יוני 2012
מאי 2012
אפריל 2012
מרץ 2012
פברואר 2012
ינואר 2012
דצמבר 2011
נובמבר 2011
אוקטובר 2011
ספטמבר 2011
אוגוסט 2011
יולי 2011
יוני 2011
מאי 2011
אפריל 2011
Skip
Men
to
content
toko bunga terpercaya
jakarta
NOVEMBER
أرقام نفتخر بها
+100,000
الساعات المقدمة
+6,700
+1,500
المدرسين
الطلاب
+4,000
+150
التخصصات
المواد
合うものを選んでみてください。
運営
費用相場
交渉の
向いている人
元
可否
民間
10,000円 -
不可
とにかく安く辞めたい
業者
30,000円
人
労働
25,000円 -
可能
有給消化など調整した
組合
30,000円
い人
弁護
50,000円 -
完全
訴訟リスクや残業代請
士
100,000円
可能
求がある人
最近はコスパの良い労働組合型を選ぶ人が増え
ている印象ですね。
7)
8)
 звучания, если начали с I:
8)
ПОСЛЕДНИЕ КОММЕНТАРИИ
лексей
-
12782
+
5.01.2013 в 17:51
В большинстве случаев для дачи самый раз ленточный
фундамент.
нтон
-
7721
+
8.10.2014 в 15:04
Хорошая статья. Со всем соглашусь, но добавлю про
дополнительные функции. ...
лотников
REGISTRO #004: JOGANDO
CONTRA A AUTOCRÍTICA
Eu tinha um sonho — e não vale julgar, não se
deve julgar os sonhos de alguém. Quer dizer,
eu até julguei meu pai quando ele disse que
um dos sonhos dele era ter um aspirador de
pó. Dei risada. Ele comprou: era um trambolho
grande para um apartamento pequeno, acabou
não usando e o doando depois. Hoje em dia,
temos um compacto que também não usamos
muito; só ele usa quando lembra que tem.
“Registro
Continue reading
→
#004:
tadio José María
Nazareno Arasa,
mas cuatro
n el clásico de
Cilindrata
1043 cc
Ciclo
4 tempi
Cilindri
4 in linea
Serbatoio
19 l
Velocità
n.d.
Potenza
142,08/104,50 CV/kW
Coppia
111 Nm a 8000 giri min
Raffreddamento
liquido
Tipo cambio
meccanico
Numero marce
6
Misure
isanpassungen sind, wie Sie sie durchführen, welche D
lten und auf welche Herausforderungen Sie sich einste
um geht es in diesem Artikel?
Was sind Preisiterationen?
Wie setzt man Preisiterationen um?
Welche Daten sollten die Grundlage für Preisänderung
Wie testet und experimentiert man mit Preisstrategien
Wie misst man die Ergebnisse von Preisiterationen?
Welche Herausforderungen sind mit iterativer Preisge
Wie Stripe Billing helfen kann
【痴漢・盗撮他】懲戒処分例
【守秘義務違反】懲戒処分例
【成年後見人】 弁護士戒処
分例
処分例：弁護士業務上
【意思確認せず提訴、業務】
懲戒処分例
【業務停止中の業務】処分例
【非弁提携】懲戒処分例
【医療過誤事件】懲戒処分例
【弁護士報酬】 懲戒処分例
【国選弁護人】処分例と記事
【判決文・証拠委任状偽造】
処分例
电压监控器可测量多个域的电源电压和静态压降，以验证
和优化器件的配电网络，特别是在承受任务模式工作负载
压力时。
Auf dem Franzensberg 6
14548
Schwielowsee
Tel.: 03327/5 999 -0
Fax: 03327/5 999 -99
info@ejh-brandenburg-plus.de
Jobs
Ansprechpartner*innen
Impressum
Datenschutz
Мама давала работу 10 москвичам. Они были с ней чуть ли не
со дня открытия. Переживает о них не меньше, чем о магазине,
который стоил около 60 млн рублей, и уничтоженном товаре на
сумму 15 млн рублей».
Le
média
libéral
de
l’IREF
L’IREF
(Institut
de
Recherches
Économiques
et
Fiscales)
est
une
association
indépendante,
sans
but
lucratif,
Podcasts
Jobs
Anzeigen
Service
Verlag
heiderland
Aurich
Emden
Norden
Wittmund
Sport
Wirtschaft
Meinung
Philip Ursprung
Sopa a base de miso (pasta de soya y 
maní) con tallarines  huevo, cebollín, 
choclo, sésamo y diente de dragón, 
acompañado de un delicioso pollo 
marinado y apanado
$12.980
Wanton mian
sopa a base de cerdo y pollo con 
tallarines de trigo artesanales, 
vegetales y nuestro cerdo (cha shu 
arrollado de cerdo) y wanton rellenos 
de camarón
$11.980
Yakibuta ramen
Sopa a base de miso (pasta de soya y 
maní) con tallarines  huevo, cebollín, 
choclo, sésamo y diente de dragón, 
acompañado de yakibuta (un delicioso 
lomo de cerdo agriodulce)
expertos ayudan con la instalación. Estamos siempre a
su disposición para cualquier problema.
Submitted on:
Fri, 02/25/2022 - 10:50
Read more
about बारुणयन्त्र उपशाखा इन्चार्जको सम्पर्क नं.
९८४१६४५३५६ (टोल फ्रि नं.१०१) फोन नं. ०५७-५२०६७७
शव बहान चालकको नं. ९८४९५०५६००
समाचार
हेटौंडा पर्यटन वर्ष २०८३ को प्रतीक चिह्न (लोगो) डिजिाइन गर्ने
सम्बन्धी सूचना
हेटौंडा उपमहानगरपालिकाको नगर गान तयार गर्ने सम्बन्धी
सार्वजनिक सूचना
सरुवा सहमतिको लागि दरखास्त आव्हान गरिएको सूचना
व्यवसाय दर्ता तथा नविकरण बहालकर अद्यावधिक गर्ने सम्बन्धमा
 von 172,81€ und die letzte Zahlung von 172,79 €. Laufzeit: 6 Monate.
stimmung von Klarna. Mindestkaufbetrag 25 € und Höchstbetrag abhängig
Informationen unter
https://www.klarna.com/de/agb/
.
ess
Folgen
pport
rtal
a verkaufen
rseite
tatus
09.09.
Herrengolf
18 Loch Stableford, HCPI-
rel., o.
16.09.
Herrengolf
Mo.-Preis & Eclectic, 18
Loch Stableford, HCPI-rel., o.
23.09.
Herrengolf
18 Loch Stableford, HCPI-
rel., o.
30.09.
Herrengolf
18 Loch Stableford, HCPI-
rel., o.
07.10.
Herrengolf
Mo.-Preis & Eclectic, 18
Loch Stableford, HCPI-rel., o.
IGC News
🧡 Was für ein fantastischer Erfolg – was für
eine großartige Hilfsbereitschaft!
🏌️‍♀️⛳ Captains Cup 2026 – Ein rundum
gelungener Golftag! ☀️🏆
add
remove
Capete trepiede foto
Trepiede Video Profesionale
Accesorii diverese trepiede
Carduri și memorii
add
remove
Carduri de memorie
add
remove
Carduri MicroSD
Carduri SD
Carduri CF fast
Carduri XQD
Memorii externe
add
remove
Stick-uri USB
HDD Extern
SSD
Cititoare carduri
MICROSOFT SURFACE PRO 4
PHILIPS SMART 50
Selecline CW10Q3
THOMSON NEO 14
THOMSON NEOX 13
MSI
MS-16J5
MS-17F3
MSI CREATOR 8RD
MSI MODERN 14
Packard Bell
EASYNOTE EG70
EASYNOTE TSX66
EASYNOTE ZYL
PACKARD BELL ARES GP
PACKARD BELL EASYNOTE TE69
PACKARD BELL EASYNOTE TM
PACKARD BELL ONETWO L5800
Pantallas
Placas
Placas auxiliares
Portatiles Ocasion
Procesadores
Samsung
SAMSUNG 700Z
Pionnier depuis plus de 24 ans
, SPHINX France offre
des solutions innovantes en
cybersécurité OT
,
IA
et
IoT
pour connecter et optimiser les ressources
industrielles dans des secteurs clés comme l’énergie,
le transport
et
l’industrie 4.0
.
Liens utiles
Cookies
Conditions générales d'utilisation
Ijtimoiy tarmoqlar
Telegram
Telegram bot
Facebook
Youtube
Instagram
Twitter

-=-=-

From the material above, pull out each line that contains the word "sonhos", copying those lines and nothing else.

deve julgar os sonhos de alguém. Quer dizer,
um dos sonhos dele era ter um aspirador de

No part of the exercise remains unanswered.